» **Task description**
Select from the records below every line that has the word "Terrier" in it.

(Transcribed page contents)
━━━
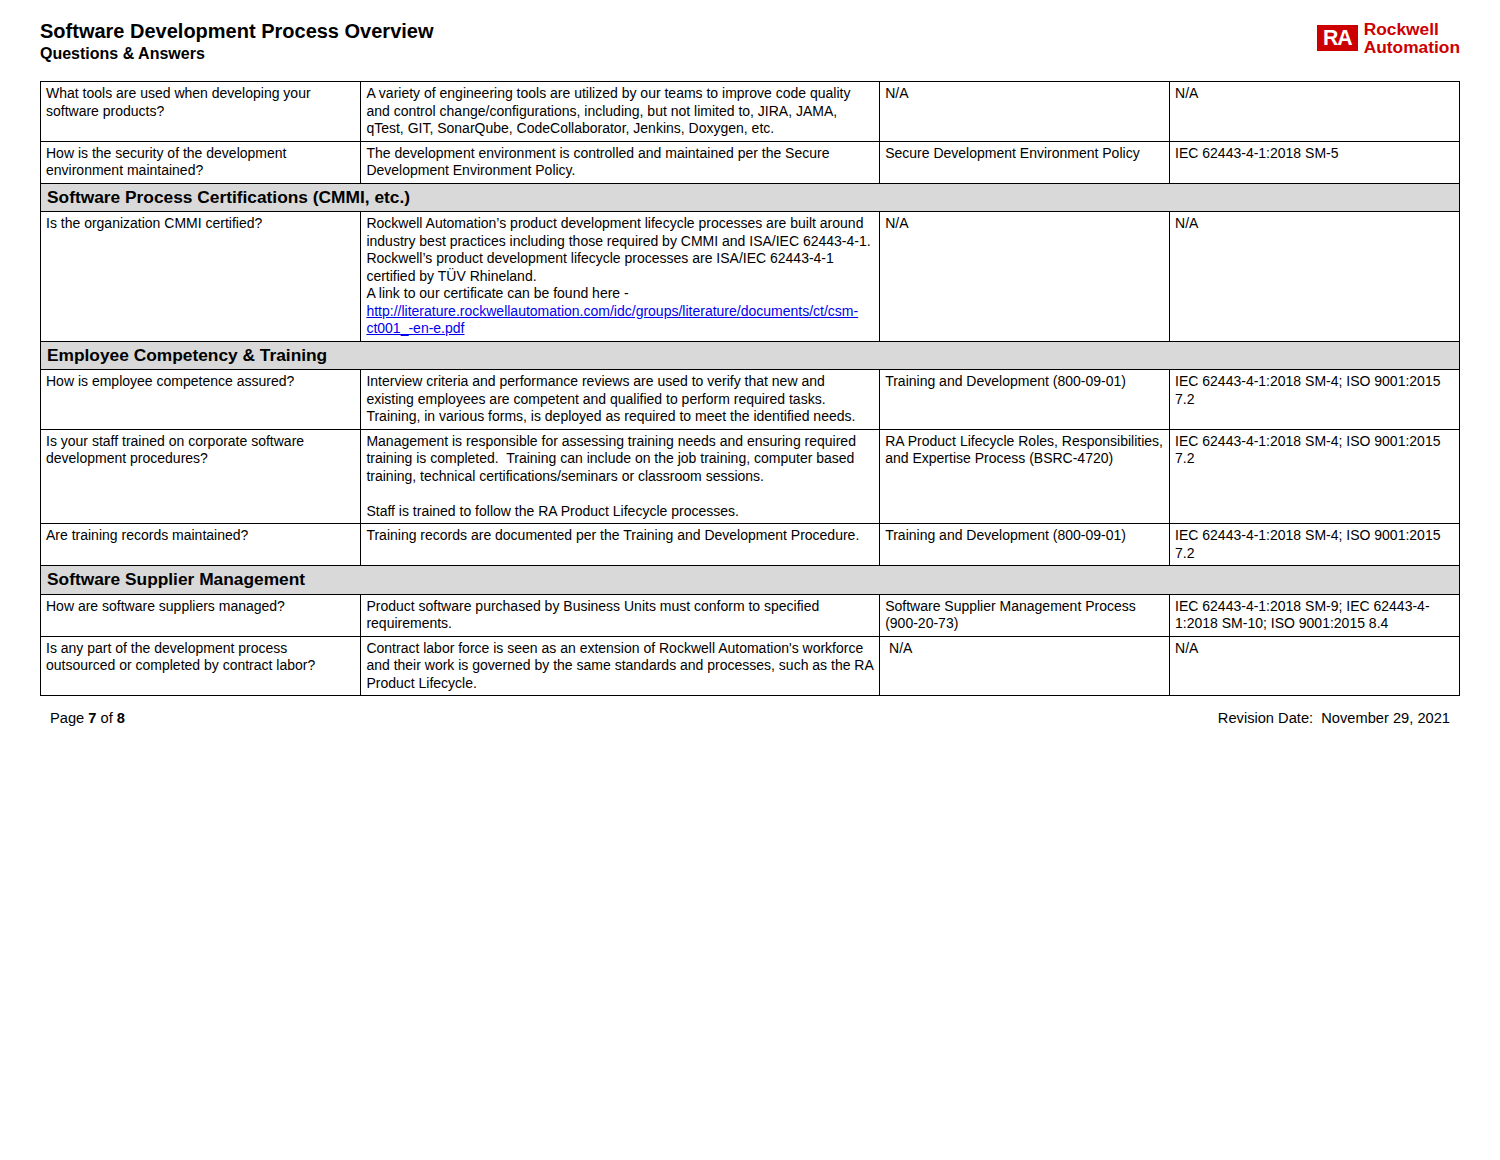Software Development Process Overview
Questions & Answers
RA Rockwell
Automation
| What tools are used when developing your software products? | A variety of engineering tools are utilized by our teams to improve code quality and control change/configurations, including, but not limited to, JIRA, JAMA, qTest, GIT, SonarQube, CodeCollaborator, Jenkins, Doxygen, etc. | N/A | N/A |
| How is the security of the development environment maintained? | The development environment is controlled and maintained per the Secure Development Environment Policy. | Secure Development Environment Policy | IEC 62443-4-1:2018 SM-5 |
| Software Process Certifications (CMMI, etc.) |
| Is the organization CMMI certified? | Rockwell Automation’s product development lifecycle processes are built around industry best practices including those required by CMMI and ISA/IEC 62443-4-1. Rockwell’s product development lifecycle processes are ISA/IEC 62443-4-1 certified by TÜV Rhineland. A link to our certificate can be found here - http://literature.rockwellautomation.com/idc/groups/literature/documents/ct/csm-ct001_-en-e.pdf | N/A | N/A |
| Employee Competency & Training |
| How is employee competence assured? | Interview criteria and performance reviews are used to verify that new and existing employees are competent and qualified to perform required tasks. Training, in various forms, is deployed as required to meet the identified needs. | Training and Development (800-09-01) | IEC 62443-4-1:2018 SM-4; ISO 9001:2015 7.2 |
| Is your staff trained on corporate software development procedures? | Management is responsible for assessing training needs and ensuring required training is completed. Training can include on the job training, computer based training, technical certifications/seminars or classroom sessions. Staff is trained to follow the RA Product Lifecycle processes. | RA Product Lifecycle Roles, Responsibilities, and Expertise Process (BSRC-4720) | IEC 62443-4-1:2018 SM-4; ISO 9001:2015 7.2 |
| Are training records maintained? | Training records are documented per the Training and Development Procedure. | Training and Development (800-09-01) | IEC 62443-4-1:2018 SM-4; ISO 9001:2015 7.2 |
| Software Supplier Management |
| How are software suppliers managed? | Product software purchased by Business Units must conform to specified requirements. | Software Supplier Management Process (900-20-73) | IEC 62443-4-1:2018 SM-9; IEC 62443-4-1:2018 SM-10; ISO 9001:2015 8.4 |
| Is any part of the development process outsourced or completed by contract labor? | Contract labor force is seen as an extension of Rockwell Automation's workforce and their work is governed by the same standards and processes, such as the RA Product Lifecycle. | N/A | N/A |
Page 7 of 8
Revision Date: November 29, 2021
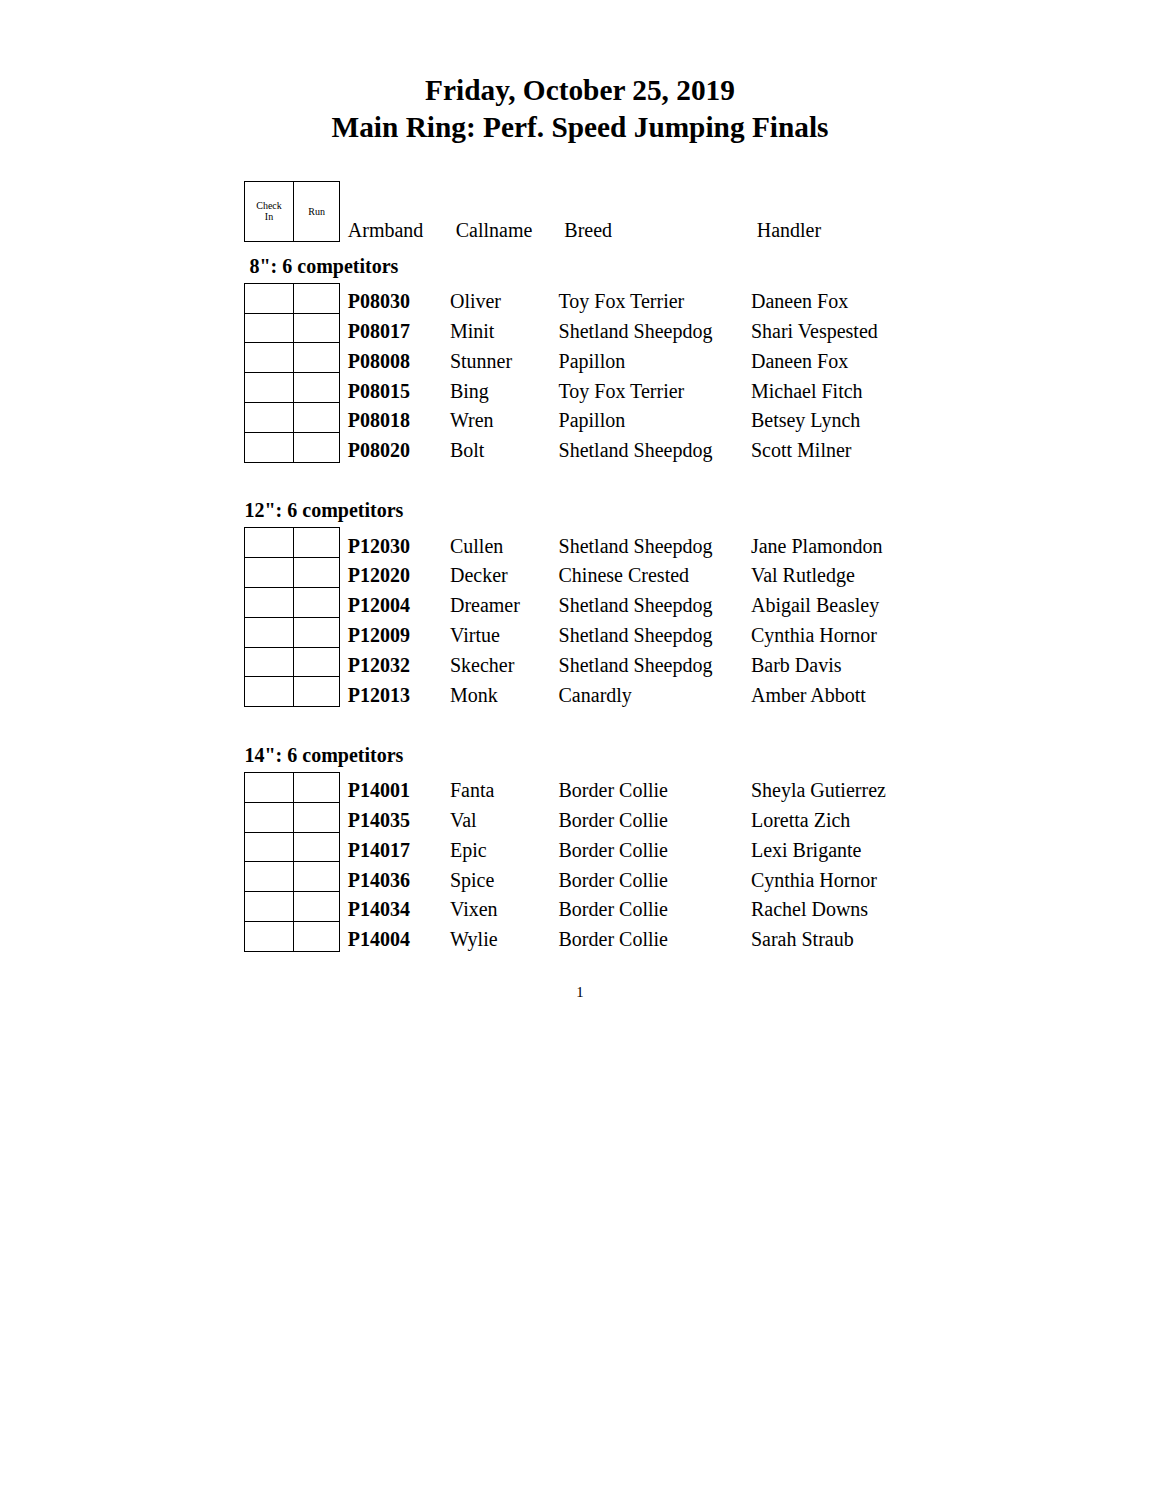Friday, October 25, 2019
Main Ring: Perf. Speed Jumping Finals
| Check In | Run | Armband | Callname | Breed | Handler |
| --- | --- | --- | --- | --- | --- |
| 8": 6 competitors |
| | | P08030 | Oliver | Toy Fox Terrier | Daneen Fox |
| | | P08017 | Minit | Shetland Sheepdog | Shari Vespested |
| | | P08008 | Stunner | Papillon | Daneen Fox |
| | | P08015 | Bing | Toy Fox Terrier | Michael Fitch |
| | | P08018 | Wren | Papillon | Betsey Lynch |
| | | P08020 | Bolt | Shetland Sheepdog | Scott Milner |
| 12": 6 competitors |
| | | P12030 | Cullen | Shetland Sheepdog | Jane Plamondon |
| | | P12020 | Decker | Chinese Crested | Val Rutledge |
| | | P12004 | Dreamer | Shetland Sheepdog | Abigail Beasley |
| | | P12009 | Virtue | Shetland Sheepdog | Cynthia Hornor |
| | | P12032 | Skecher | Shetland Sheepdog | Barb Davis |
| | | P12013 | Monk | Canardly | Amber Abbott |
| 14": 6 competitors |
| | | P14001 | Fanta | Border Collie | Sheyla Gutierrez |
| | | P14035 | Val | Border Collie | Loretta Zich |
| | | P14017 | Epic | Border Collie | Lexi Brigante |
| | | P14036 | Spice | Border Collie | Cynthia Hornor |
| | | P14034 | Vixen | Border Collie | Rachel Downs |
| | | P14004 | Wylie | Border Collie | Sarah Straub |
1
━━━
» **Expected answer**
| | | P08030 | Oliver | Toy Fox Terrier | Daneen Fox |
| | | P08015 | Bing | Toy Fox Terrier | Michael Fitch |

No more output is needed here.